Across the data, every line with the word "Courtyard" counts once; state the total alone.

**DATA PROVIDED:**
Start of Block

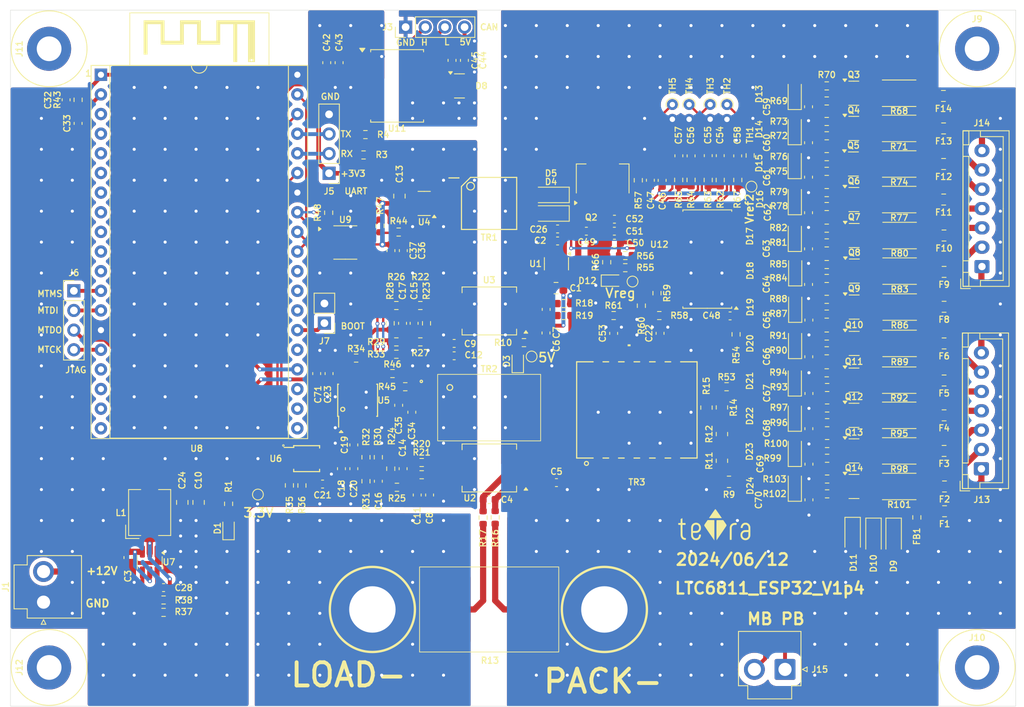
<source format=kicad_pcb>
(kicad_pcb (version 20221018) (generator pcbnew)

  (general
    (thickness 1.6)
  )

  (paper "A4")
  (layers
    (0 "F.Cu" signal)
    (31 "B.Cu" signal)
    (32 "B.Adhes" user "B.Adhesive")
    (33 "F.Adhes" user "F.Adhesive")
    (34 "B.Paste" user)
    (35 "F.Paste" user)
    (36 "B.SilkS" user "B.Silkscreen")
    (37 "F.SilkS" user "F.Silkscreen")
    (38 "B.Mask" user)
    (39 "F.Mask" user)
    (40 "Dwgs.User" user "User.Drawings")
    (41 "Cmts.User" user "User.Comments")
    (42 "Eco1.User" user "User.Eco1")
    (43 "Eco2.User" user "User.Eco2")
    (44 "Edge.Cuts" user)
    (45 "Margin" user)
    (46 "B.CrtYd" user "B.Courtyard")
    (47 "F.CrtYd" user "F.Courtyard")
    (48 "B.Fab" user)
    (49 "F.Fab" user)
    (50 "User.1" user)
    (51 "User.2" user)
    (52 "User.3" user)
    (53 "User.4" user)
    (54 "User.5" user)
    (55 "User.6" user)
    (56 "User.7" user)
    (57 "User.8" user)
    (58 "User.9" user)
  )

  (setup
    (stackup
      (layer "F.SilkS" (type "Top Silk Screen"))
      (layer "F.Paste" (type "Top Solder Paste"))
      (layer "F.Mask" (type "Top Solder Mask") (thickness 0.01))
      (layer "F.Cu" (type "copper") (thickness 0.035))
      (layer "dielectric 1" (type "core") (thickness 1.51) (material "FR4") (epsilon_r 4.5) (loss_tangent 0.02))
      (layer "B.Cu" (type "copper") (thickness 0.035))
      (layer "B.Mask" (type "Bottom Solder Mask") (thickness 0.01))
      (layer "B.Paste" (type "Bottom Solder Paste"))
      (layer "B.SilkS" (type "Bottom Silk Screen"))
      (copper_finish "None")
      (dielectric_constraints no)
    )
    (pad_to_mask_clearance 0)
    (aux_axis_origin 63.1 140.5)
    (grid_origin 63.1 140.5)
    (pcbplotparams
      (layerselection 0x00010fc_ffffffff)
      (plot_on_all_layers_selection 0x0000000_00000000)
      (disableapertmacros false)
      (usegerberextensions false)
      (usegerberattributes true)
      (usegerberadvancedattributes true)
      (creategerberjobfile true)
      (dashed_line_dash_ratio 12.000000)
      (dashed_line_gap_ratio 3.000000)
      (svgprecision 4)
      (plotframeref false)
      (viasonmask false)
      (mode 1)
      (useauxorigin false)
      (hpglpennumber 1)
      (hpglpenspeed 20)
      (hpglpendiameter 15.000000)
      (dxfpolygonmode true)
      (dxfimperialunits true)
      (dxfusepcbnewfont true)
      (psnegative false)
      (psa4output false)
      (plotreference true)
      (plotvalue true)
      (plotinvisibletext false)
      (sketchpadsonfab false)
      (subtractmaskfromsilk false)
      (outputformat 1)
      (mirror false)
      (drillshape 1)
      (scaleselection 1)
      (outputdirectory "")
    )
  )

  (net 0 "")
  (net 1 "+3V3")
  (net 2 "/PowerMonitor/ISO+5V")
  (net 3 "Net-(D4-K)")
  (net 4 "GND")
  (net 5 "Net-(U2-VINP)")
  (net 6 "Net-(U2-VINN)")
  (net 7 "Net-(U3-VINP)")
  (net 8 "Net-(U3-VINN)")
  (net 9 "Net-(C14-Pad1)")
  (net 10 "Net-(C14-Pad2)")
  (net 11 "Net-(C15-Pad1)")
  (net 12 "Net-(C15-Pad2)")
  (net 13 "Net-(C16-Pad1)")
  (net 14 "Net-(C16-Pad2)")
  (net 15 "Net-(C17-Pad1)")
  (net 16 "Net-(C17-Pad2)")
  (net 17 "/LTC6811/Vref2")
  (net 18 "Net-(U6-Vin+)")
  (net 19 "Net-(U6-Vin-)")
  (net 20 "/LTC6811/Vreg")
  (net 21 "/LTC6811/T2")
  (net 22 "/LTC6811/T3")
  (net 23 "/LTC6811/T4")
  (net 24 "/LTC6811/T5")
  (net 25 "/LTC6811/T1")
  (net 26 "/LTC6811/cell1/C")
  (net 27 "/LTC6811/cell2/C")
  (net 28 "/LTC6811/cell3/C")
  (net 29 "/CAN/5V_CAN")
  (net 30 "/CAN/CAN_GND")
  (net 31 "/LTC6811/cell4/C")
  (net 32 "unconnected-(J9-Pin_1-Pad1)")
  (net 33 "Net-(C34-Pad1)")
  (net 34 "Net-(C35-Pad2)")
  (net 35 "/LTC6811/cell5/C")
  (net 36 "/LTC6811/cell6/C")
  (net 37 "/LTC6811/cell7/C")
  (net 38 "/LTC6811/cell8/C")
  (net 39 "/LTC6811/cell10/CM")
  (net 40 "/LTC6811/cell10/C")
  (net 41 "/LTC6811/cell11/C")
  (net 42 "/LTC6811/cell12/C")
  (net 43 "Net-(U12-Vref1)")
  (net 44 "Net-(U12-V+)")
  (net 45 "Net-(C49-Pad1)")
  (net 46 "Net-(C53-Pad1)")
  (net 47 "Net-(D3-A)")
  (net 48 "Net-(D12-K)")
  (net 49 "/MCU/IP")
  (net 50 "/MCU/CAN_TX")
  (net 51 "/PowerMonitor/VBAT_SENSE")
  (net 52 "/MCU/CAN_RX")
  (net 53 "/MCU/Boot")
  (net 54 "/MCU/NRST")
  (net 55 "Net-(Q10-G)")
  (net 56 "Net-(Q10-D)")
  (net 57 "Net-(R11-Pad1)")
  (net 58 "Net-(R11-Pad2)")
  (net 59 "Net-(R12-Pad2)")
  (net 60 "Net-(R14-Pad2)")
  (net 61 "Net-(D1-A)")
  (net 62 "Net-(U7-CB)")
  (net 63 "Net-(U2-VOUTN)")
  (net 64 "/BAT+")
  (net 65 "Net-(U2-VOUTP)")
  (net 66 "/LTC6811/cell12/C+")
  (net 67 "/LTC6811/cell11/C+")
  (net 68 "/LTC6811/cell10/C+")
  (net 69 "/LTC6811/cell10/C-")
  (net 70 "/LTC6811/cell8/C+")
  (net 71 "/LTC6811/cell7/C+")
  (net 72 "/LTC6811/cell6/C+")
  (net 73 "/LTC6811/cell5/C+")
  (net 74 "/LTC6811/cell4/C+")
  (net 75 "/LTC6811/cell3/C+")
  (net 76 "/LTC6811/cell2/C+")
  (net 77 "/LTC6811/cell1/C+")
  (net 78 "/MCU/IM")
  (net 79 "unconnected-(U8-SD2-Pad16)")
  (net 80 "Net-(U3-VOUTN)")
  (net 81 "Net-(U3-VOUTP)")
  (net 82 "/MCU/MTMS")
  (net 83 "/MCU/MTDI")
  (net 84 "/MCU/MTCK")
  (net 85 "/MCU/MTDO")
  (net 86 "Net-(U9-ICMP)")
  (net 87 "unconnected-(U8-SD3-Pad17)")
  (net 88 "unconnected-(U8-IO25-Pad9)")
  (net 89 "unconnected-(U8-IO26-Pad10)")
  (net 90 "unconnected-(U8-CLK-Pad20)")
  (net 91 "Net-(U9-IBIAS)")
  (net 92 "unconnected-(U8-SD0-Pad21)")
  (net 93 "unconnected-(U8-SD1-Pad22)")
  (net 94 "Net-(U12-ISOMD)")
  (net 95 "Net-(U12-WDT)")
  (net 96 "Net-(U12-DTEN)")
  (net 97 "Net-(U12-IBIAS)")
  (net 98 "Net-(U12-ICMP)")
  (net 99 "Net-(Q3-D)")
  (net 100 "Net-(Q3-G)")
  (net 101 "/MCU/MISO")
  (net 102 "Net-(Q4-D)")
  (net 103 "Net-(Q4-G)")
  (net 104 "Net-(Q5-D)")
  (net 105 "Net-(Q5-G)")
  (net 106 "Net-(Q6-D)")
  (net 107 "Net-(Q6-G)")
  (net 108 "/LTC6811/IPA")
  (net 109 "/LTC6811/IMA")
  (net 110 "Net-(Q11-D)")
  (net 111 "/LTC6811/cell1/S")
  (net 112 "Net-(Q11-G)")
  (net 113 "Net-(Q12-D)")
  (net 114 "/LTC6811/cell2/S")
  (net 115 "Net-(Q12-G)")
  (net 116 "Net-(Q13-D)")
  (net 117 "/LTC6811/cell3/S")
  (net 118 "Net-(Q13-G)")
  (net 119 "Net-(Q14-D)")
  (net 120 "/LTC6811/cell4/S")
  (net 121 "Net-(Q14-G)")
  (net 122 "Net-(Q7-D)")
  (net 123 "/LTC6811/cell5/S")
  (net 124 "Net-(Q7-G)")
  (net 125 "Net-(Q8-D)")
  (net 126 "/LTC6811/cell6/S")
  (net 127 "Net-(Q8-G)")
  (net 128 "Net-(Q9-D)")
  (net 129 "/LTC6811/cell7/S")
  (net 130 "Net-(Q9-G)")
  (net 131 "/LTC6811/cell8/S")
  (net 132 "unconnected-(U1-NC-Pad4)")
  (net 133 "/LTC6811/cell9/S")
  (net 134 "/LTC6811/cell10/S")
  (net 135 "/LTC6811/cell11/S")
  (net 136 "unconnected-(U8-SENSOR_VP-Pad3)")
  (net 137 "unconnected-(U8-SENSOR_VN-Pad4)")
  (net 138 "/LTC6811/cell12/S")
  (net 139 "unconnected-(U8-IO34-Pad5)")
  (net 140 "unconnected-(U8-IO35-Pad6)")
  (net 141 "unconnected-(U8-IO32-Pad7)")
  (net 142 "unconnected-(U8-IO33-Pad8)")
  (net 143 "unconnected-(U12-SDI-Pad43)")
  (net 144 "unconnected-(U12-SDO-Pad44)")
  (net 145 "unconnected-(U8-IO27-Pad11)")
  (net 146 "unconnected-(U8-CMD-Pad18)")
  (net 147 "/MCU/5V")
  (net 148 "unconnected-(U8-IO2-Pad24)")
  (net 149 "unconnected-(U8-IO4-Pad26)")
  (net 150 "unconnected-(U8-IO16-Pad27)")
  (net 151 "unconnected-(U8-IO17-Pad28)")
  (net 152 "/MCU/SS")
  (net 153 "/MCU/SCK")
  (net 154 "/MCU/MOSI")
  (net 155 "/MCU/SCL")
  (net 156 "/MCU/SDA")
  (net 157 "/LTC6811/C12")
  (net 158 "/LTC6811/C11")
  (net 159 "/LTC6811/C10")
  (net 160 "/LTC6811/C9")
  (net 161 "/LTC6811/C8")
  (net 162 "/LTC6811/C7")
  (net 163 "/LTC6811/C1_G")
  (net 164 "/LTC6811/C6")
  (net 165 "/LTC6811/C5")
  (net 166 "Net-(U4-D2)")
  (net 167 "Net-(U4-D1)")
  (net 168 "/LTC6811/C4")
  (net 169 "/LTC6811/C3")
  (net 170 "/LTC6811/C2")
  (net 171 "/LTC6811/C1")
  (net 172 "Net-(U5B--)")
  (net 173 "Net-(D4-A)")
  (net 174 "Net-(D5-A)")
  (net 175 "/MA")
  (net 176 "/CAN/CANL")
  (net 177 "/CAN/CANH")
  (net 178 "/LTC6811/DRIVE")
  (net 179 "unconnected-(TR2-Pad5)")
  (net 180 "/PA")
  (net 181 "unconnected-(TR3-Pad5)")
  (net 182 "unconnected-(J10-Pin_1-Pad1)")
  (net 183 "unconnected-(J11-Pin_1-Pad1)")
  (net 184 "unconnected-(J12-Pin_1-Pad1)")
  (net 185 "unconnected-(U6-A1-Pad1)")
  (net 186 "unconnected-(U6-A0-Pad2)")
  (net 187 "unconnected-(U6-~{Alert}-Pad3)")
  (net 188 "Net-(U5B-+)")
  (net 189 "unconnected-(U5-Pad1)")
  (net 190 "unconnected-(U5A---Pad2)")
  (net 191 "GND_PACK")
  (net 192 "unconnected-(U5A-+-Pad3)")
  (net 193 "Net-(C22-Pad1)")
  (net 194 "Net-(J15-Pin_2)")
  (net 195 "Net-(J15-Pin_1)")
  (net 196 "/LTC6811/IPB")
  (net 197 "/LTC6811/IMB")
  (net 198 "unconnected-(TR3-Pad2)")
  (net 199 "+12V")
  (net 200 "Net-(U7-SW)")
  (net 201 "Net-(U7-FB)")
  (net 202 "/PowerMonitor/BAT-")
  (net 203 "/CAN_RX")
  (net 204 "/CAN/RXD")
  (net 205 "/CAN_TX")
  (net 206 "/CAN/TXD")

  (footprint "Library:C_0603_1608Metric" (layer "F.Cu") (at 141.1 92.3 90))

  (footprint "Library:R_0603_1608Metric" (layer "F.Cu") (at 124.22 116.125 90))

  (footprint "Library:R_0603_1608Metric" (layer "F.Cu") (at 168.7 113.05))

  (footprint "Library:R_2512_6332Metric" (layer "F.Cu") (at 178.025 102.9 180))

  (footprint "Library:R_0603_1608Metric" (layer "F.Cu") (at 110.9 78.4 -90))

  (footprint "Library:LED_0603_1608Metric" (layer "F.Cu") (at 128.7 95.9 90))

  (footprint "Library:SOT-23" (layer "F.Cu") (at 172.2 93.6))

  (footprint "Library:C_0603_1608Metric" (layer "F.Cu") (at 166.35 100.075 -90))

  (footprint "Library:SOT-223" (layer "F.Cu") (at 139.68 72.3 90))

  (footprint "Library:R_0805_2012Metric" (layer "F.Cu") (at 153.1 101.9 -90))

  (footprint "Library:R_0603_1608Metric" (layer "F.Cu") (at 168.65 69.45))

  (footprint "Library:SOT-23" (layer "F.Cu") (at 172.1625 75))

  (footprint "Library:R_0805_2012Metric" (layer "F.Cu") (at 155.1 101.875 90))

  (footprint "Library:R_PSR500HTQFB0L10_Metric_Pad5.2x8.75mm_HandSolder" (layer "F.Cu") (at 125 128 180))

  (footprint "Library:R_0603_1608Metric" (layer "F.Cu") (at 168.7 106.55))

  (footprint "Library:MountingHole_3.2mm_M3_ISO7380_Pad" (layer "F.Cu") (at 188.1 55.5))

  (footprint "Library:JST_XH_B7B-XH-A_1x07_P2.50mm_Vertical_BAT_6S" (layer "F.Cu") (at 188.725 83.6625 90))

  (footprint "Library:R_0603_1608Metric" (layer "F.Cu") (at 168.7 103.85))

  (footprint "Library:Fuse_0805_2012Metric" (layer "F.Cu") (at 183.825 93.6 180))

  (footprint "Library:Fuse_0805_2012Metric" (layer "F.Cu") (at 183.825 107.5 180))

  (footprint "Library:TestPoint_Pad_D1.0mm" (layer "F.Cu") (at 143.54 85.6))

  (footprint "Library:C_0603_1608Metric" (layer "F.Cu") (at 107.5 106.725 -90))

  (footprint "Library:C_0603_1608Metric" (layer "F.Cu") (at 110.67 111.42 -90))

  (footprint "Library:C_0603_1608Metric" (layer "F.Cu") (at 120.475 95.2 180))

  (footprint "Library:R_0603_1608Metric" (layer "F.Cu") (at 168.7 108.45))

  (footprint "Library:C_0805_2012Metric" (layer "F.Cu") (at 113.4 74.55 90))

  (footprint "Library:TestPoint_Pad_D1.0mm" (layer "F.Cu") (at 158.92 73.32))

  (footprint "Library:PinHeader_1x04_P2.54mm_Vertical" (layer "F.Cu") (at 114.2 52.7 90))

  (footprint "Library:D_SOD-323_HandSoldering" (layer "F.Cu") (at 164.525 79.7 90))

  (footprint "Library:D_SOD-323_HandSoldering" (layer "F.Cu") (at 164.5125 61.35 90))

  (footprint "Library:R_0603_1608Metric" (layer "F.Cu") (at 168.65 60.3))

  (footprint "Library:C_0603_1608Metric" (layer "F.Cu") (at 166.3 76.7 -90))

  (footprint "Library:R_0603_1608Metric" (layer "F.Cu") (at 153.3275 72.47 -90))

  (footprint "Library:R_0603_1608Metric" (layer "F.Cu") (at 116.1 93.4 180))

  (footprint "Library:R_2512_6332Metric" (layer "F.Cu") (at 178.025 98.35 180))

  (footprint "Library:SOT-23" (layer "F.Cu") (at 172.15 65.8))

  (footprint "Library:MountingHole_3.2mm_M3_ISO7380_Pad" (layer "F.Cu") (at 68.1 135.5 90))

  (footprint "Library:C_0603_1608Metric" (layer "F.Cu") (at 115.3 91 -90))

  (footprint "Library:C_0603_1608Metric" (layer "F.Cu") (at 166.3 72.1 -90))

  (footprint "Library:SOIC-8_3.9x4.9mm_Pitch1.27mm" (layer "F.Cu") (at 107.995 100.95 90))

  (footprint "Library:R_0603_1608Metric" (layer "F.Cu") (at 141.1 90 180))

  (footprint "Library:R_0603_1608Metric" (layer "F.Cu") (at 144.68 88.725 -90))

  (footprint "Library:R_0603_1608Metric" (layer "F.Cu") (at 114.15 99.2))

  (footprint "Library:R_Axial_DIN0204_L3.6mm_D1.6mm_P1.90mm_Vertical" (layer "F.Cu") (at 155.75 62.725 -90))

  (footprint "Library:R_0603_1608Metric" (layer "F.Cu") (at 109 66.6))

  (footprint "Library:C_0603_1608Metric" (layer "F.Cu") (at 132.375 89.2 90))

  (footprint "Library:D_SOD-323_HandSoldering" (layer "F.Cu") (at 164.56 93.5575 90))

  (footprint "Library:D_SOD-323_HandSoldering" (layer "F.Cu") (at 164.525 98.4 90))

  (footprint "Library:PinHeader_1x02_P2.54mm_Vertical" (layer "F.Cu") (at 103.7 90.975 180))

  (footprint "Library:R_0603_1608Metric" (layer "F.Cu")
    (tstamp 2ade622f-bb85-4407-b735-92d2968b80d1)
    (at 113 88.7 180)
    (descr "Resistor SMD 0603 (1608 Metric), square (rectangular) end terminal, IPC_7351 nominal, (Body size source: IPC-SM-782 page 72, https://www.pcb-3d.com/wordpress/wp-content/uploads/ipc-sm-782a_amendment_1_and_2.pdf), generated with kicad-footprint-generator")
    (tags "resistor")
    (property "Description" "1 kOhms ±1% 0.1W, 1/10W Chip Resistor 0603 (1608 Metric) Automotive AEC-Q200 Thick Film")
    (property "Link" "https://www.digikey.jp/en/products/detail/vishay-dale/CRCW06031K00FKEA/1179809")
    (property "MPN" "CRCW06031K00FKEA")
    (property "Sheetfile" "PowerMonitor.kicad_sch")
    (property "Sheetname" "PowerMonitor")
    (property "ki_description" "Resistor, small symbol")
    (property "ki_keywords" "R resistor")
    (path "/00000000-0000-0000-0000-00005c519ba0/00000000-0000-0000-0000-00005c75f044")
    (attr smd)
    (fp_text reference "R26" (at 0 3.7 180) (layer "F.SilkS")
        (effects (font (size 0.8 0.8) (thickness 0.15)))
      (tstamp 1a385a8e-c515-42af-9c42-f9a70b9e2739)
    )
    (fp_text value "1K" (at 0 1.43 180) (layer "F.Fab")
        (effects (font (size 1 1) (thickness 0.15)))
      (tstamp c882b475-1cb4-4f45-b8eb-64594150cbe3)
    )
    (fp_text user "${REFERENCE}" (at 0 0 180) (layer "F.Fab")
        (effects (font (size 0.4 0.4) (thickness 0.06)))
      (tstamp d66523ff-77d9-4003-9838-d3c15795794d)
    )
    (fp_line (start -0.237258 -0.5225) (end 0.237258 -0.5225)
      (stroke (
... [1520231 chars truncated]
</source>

End of Block
Start of Block

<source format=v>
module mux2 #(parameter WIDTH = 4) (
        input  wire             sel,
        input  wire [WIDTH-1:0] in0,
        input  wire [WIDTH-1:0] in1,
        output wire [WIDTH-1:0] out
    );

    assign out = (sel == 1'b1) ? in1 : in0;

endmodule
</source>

End of Block

**ANSWER SPACE:**
2